Le Bénin s’apprête à vivre un moment politique décisif. Le 12 avril 2026, les électeurs sont appelés aux urnes pour désigner leur nouveau président de la République, pour un mandat exceptionnel de sept ans, à la suite de la révision constitutionnelle de novembre 2025. Un éventuel second tour est prévu le 10 mai.
Fidèle à son engagement, le président sortant Patrice Talon ne se représente pas après deux mandats. La compétition oppose deux tickets validés par la Commission électorale et la Cour constitutionnelle.

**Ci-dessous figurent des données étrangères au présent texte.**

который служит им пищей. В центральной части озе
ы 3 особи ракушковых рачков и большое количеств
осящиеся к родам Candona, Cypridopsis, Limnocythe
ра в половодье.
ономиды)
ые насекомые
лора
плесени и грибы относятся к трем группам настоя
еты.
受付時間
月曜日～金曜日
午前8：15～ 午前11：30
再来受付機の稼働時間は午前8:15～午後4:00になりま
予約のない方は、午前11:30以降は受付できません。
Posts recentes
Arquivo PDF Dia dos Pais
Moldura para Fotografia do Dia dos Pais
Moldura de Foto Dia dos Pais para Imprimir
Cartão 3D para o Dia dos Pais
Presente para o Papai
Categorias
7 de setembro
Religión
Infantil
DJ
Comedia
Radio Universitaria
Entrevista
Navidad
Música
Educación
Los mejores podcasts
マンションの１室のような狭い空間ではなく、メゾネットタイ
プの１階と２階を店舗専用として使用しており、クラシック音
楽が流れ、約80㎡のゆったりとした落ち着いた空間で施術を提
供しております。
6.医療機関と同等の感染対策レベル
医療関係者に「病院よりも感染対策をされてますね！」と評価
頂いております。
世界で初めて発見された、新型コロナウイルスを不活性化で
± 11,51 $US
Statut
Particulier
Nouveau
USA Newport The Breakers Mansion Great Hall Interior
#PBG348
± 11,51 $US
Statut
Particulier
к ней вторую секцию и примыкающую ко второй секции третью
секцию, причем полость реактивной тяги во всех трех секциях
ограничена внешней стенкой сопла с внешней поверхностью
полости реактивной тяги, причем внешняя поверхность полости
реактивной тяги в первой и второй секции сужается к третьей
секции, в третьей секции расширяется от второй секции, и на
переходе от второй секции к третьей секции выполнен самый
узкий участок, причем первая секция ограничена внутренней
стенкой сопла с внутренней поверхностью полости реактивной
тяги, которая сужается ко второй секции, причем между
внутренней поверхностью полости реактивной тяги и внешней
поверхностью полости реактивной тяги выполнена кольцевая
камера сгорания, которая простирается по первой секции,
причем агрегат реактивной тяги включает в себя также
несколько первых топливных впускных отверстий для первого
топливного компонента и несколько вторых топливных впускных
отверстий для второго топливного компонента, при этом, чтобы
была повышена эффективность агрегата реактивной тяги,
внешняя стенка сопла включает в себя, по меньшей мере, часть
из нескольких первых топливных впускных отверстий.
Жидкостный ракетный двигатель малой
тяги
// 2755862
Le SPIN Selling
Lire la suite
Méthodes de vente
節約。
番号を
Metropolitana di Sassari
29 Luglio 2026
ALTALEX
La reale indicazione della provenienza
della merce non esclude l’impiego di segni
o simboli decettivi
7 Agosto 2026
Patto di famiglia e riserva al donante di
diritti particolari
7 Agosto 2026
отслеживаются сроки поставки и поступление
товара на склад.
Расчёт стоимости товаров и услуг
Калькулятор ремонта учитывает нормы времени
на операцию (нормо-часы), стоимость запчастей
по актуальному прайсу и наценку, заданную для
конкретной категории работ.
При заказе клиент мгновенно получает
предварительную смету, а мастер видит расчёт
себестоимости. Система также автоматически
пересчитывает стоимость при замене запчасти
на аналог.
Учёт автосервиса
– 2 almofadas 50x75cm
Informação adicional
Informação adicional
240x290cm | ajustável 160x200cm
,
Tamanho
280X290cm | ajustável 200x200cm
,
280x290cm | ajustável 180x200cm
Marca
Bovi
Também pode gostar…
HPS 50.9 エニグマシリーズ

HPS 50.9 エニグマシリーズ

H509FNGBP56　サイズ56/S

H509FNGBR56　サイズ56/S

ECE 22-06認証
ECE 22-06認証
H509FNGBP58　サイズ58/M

D’un côté, Romuald Wadagni, actuel ministre de l’Économie et des Finances, associé à la vice-présidente Mariam Chabi Talata. De l’autre, Paul Hounkpè, chef des Forces Cauris pour un Bénin Émergent, accompagné du journaliste Judicael Hounwanou.
Au-delà de l’affrontement politique, un enjeu majeur se dessine : la mobilisation de la diaspora. Le ministre des Affaires étrangères Olushegun Adjadi Bakari insiste sur le rôle stratégique de ces Béninois vivant à l’étranger, considérés comme une « extension vivante » de la nation.
Dans cette optique, la diplomatie béninoise s’articule autour du concept 4D : disponibilité, diaspora, digital et développement. Cette approche vise à rapprocher l’État de ses citoyens, notamment via des services en ligne et la mise en place du Registre des Béninois de l’étranger.
Pour la première fois, la diaspora pourra voter dans plusieurs grandes villes africaines et occidentales, de Abidjan à Paris, en passant par Lagos, Montréal ou New York City. Une avancée significative qui renforce l’inclusion politique de cette communauté.
À travers cet appel à la participation, les autorités béninoises rappellent une conviction forte : la nation dépasse ses frontières géographiques. Le vote devient ainsi un acte d’appartenance et de responsabilité. Le 12 avril, c’est aussi depuis l’étranger que se jouera une part de l’avenir du Bénin.